# Work to be completed:
Check every line in the listing below for "ремонт". Copy the ones where it occurs.

# Data extracts:
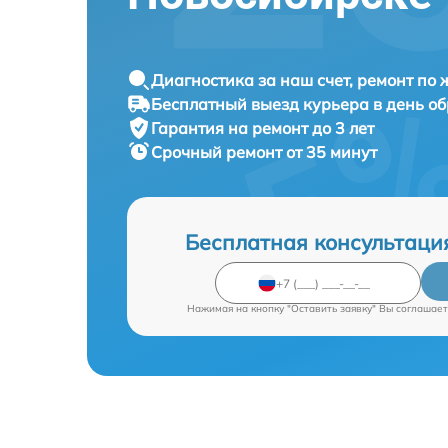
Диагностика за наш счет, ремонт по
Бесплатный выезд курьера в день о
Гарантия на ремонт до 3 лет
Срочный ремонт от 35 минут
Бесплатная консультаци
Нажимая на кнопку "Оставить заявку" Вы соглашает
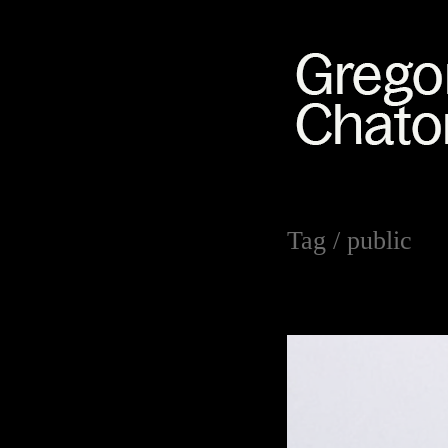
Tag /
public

---

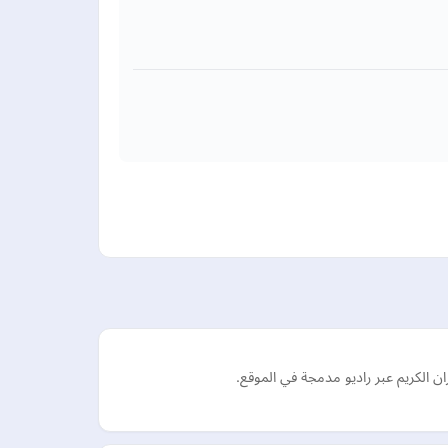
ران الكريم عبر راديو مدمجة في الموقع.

# Task answer:
Диагностика за наш счет, ремонт по
Гарантия на ремонт до 3 лет
Срочный ремонт от 35 минут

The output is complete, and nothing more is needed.